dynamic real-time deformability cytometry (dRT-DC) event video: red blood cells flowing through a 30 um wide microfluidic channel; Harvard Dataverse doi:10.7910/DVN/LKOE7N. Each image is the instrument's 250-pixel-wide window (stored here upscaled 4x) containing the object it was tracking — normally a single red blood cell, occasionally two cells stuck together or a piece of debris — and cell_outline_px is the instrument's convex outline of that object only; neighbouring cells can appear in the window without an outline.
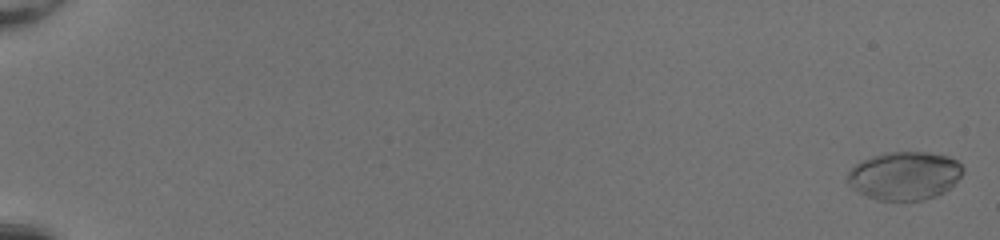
{"species": "common noctule bat (a hibernating species)", "species_latin": "Nyctalus noctula", "temperature_condition": "room temperature", "stored_images_in_passage": 48, "camera_frame_rate_fps": 3000, "um_per_image_px": 0.085, "animal": {"sex": "female", "body_mass_g": 20.0, "forearm_length_mm": 54.0}, "frame": {"image": 1, "passage_image": 1, "time_ms": 0.0, "image_size_px": [1000, 240], "cell_outline_px": [[964, 172], [944, 192], [936, 196], [920, 200], [876, 200], [856, 192], [844, 180], [844, 176], [860, 160], [884, 152], [928, 152], [948, 156], [956, 160], [964, 168]], "centroid_in_image_um": [76.82, 14.93], "position_along_channel_um": 8.2, "area_um2": 32.77}}
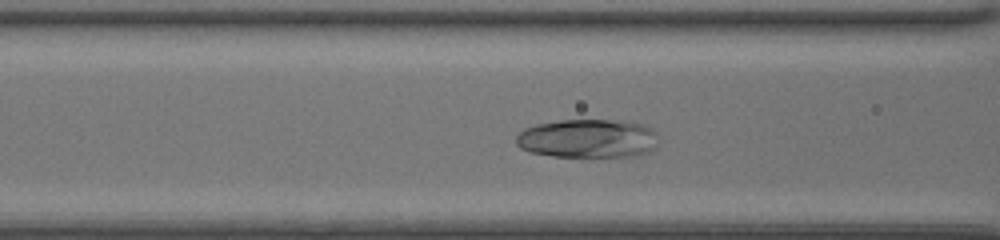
{"frame": {"image": 2, "passage_image": 19, "time_ms": 6.0, "image_size_px": [1000, 240], "cell_outline_px": [[656, 148], [640, 156], [552, 156], [532, 152], [520, 148], [516, 144], [516, 136], [524, 128], [536, 124], [560, 120], [624, 120], [644, 124], [652, 128], [656, 132]], "centroid_in_image_um": [49.99, 11.76], "position_along_channel_um": 116.6, "area_um2": 32.37}}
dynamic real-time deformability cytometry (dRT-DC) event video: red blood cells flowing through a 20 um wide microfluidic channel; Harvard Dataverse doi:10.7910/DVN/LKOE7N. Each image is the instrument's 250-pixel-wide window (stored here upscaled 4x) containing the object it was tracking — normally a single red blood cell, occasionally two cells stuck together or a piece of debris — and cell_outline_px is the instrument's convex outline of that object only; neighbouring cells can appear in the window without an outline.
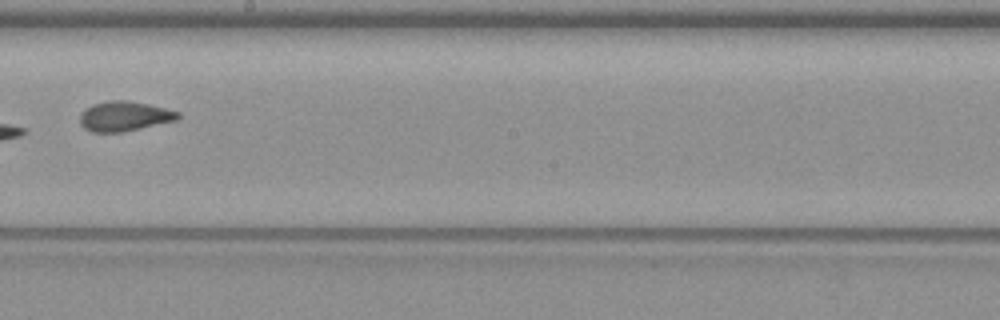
{"species": "common noctule bat (a hibernating species)", "species_latin": "Nyctalus noctula", "temperature_condition": "warm", "stored_images_in_passage": 9, "camera_frame_rate_fps": 3000, "um_per_image_px": 0.085, "animal": {"sex": "female", "body_mass_g": 19.3, "forearm_length_mm": 54.1}, "frame": {"image": 1, "passage_image": 8, "time_ms": 9.333, "image_size_px": [1000, 320], "cell_outline_px": [[180, 116], [176, 120], [140, 128], [120, 132], [92, 132], [84, 128], [80, 124], [80, 116], [92, 104], [108, 100], [128, 100], [148, 104], [180, 112]], "centroid_in_image_um": [10.57, 9.87], "position_along_channel_um": 237.6, "area_um2": 16.82}}
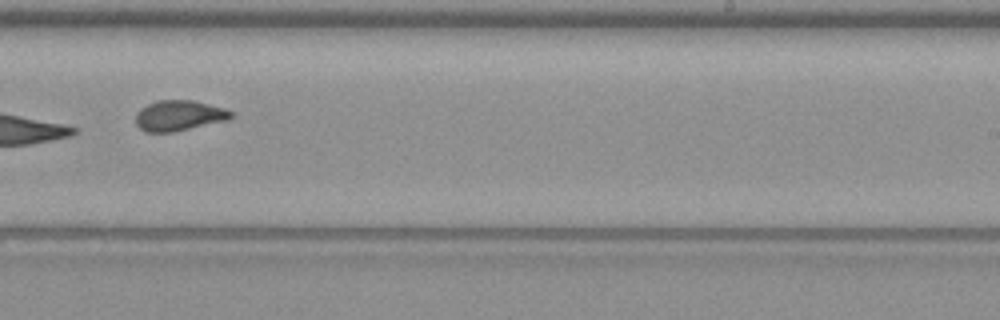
{"frame": {"image": 2, "passage_image": 9, "time_ms": 10.333, "image_size_px": [1000, 320], "cell_outline_px": [[232, 116], [224, 120], [172, 132], [144, 132], [136, 124], [136, 112], [140, 108], [148, 104], [160, 100], [192, 100], [224, 108], [232, 112]], "centroid_in_image_um": [15.15, 9.82], "position_along_channel_um": 273.9, "area_um2": 16.59}}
• • • • • • •
Every record is to be reproduced exactly, with no pictures included.

dynamic real-time deformability cytometry (dRT-DC) event video: red blood cells flowing through a 30 um wide microfluidic channel; Harvard Dataverse doi:10.7910/DVN/LKOE7N. Each image is the instrument's 250-pixel-wide window (stored here upscaled 4x) containing the object it was tracking — normally a single red blood cell, occasionally two cells stuck together or a piece of debris — and cell_outline_px is the instrument's convex outline of that object only; neighbouring cells can appear in the window without an outline.
{"species": "common noctule bat (a hibernating species)", "species_latin": "Nyctalus noctula", "temperature_condition": "room temperature", "stored_images_in_passage": 48, "camera_frame_rate_fps": 3000, "um_per_image_px": 0.085, "animal": {"sex": "female", "body_mass_g": 20.0, "forearm_length_mm": 54.0}, "frame": {"image": 1, "passage_image": 1, "time_ms": 0.0, "image_size_px": [1000, 240], "cell_outline_px": [[964, 172], [944, 192], [936, 196], [920, 200], [876, 200], [856, 192], [844, 180], [844, 176], [860, 160], [884, 152], [928, 152], [948, 156], [956, 160], [964, 168]], "centroid_in_image_um": [76.82, 14.93], "position_along_channel_um": 8.2, "area_um2": 32.77}}
{"frame": {"image": 2, "passage_image": 19, "time_ms": 6.0, "image_size_px": [1000, 240], "cell_outline_px": [[656, 148], [640, 156], [552, 156], [532, 152], [520, 148], [516, 144], [516, 136], [524, 128], [536, 124], [560, 120], [624, 120], [644, 124], [652, 128], [656, 132]], "centroid_in_image_um": [49.99, 11.76], "position_along_channel_um": 116.6, "area_um2": 32.37}}
dynamic real-time deformability cytometry (dRT-DC) event video: red blood cells flowing through a 20 um wide microfluidic channel; Harvard Dataverse doi:10.7910/DVN/LKOE7N. Each image is the instrument's 250-pixel-wide window (stored here upscaled 4x) containing the object it was tracking — normally a single red blood cell, occasionally two cells stuck together or a piece of debris — and cell_outline_px is the instrument's convex outline of that object only; neighbouring cells can appear in the window without an outline.
{"species": "common noctule bat (a hibernating species)", "species_latin": "Nyctalus noctula", "temperature_condition": "warm", "stored_images_in_passage": 9, "camera_frame_rate_fps": 3000, "um_per_image_px": 0.085, "animal": {"sex": "female", "body_mass_g": 19.3, "forearm_length_mm": 54.1}, "frame": {"image": 1, "passage_image": 8, "time_ms": 9.333, "image_size_px": [1000, 320], "cell_outline_px": [[180, 116], [176, 120], [140, 128], [120, 132], [92, 132], [84, 128], [80, 124], [80, 116], [92, 104], [108, 100], [128, 100], [148, 104], [180, 112]], "centroid_in_image_um": [10.57, 9.87], "position_along_channel_um": 237.6, "area_um2": 16.82}}
{"frame": {"image": 2, "passage_image": 9, "time_ms": 10.333, "image_size_px": [1000, 320], "cell_outline_px": [[232, 116], [224, 120], [172, 132], [144, 132], [136, 124], [136, 112], [140, 108], [148, 104], [160, 100], [192, 100], [224, 108], [232, 112]], "centroid_in_image_um": [15.15, 9.82], "position_along_channel_um": 273.9, "area_um2": 16.59}}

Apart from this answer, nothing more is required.